← All Projects

Tiburcio

Open-source RAG agent that indexes your codebase into a vector database, then answers developer questions grounded in your actual code. Works as a web chat UI and as an MCP server for Claude Code.

TypeScript Node.js Vue 3 Hono MCP RAG Claude AI Mastra AI Qdrant PostgreSQL Drizzle ORM Redis BullMQ Docker Vitest

What it does

Tiburcio indexes a codebase — source files, architecture docs, team standards — into a Qdrant vector database. Developers can then ask questions and get answers grounded in their actual code, not generic suggestions.

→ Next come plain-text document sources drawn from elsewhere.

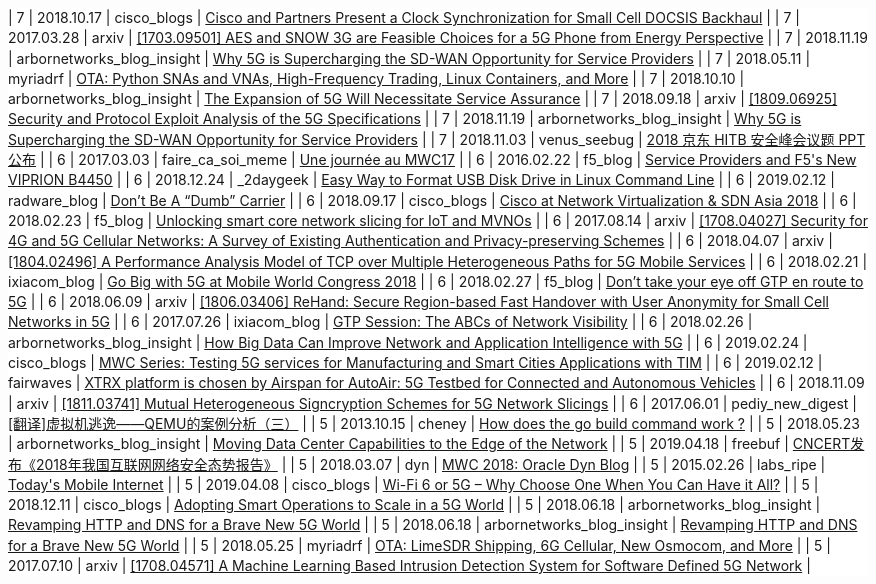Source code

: | 7 | 2018.10.17 | cisco_blogs | [Cisco and Partners Present a Clock Synchronization for Small Cell DOCSIS Backhaul](https://blogs.cisco.com/sp/small-cell-docsis-backhaul) |
| 7 | 2017.03.28 | arxiv | [[1703.09501] AES and SNOW 3G are Feasible Choices for a 5G Phone from Energy Perspective](https://arxiv.org/abs/1703.09501) |
| 7 | 2018.11.19 | arbornetworks_blog_insight | [Why 5G is Supercharging the SD-WAN Opportunity for Service Providers](https://www.netscout.com/blog/why-5g-supercharging-sd-wan-opportunity-service-providers) |
| 7 | 2018.05.11 | myriadrf | [OTA: Python SNAs and VNAs, High-Frequency Trading, Linux Containers, and More](https://myriadrf.org/blog/ota-python-snas-and-vnas-high-frequency-trading-linux-containers-and-more/) |
| 7 | 2018.10.10 | arbornetworks_blog_insight | [The Expansion of 5G Will Necessitate Service Assurance](https://www.netscout.com/news/blog/5G-expansion-will-need-service-assurance?language_content_entity=en) |
| 7 | 2018.09.18 | arxiv | [[1809.06925] Security and Protocol Exploit Analysis of the 5G Specifications](https://arxiv.org/abs/1809.06925) |
| 7 | 2018.11.19 | arbornetworks_blog_insight | [Why 5G is Supercharging the SD-WAN Opportunity for Service Providers](https://www.netscout.com/news/blog/why-5g-supercharging-sd-wan-opportunity-service-providers) |
| 7 | 2018.11.03 | venus_seebug | [2018 京东 HITB 安全峰会议题 PPT 公布](https://paper.seebug.org/735/) |
| 6 | 2017.03.03 | faire_ca_soi_meme | [Une journée au MWC17](http://faire-ca-soi-meme.fr/avis/2017/03/03/une-journee-au-mwc17/) |
| 6 | 2016.02.22 | f5_blog | [Service Providers and F5's New VIPRION B4450](https://f5.com/about-us/blog/articles/service-providers-and-f5s-new-viprion-b4450-17843) |
| 6 | 2018.12.24 | _2daygeek | [Easy Way to Format USB Disk Drive in Linux Command Line](https://www.2daygeek.com/format-usb-drive-disk-stick-in-linux/) |
| 6 | 2019.02.12 | radware_blog | [Don’t Be A “Dumb” Carrier](https://blog.radware.com/serviceprovider/mobilesecurity/2019/02/dont-be-a-dumb-carrier/) |
| 6 | 2018.09.17 | cisco_blogs | [Cisco at Network Virtualization & SDN Asia 2018](https://blogs.cisco.com/sp/cisco-at-network-virtualization-sdn-asia-2018) |
| 6 | 2018.02.23 | f5_blog | [Unlocking smart core network slicing for IoT and MVNOs](https://f5.com/about-us/blog/articles/unlocking-smart-core-network-slicing-for-iot-and-mvnos-30133) |
| 6 | 2017.08.14 | arxiv | [[1708.04027] Security for 4G and 5G Cellular Networks: A Survey of Existing Authentication and Privacy-preserving Schemes](https://arxiv.org/abs/1708.04027) |
| 6 | 2018.04.07 | arxiv | [[1804.02496] A Performance Analysis Model of TCP over Multiple Heterogeneous Paths for 5G Mobile Services](https://arxiv.org/abs/1804.02496) |
| 6 | 2018.02.21 | ixiacom_blog | [Go Big with 5G at Mobile World Congress 2018](https://www.ixiacom.com/company/blog/go-big-5g-mobile-world-congress-2018) |
| 6 | 2018.02.27 | f5_blog | [Don’t take your eye off GTP en route to 5G](https://f5.com/about-us/blog/articles/dont-take-your-eye-off-gtp-en-route-to-5g-30149) |
| 6 | 2018.06.09 | arxiv | [[1806.03406] ReHand: Secure Region-based Fast Handover with User Anonymity for Small Cell Networks in 5G](https://arxiv.org/abs/1806.03406) |
| 6 | 2017.07.26 | ixiacom_blog | [GTP Session: The ABCs of Network Visibility](https://www.ixiacom.com/company/blog/gtp-session-abcs-network-visibility) |
| 6 | 2018.02.26 | arbornetworks_blog_insight | [How Big Data Can Improve Network and Application Intelligence with 5G](https://www.netscout.com/news/article/big-data-intelligence-5g) |
| 6 | 2019.02.24 | cisco_blogs | [MWC Series: Testing 5G services for Manufacturing and Smart Cities Applications with TIM](https://blogs.cisco.com/sp/mwc-series-testing-5g-services-for-manufacturing-and-smart-cities-applications-with-tim) |
| 6 | 2019.02.12 | fairwaves | [XTRX platform is chosen by Airspan for AutoAir: 5G Testbed for Connected and Autonomous Vehicles](https://fairwaves.co/blog/xtrx-airspan-autoair-5g/) |
| 6 | 2018.11.09 | arxiv | [[1811.03741] Mutual Heterogeneous Signcryption Schemes for 5G Network Slicings](https://arxiv.org/abs/1811.03741) |
| 6 | 2017.06.01 | pediy_new_digest | [[翻译]虚拟机逃逸——QEMU的案例分析（三）](https://bbs.pediy.com/thread-218045.htm) |
| 5 | 2013.10.15 | cheney | [How does the go build command work ?](https://dave.cheney.net/2013/10/15/how-does-the-go-build-command-work) |
| 5 | 2018.05.23 | arbornetworks_blog_insight | [Moving Data Center Capabilities to the Edge of the Network](https://www.netscout.com/news/blog/moving-data-center-capabilities-edge-network?language_content_entity=en) |
| 5 | 2019.04.18 | freebuf | [CNCERT发布《2018年我国互联网网络安全态势报告》](https://www.freebuf.com/articles/network/201280.html) |
| 5 | 2018.03.07 | dyn | [MWC 2018: Oracle Dyn Blog](https://dyn.com/blog/mwc-2018-oracle-dyn-blog/) |
| 5 | 2015.02.26 | labs_ripe | [Today's Mobile Internet](https://labs.ripe.net/Members/gih/todays-mobile-internet) |
| 5 | 2019.04.08 | cisco_blogs | [Wi-Fi 6 or 5G – Why Choose One When You Can Have it All?](https://blogs.cisco.com/enterprise/wifi6-or-5g-why-choose) |
| 5 | 2018.12.11 | cisco_blogs | [Adopting Smart Operations to Scale in a 5G World](https://blogs.cisco.com/services/adopting-smart-operations-to-scale-in-a-5g-world) |
| 5 | 2018.06.18 | arbornetworks_blog_insight | [Revamping HTTP and DNS for a Brave New 5G World](https://www.netscout.com/news/blog/revamping-http-and-dns-brave-new-5g-world) |
| 5 | 2018.06.18 | arbornetworks_blog_insight | [Revamping HTTP and DNS for a Brave New 5G World](https://www.netscout.com/news/blog/revamping-http-and-dns-brave-new-5g-world?language_content_entity=en) |
| 5 | 2018.05.25 | myriadrf | [OTA: LimeSDR Shipping, 6G Cellular, New Osmocom, and More](https://myriadrf.org/blog/ota-limesdr-shipping-6g-cellular-new-osmocom-and-more/) |
| 5 | 2017.07.10 | arxiv | [[1708.04571] A Machine Learning Based Intrusion Detection System for Software Defined 5G Network](https://arxiv.org/abs/1708.04571) |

It ships in two forms: a web chat UI built with Vue 3 and Hono, and an MCP server so Claude Code can query the same knowledge base while you’re coding.

How it works

Documents go through chunking and embedding, then get stored in Qdrant. At query time it uses hybrid search — BM25 for keyword matching plus dense vectors for semantic similarity, fused together with RRF. Indexing runs on a schedule through BullMQ job queues backed by Redis.

The whole thing is containerized with Docker. PostgreSQL (via Drizzle ORM) handles metadata and user state. There are 162 automated tests covering the core flows.

Why I built it

I wanted a way to onboard faster on large codebases at work. The existing tools either hallucinated too much or didn’t understand project-specific conventions. Started as a learning project to dig into RAG and vector search, then grew into something actually useful.

It’s MIT licensed, currently at v1.2.1, and being adopted at Prozis for internal use.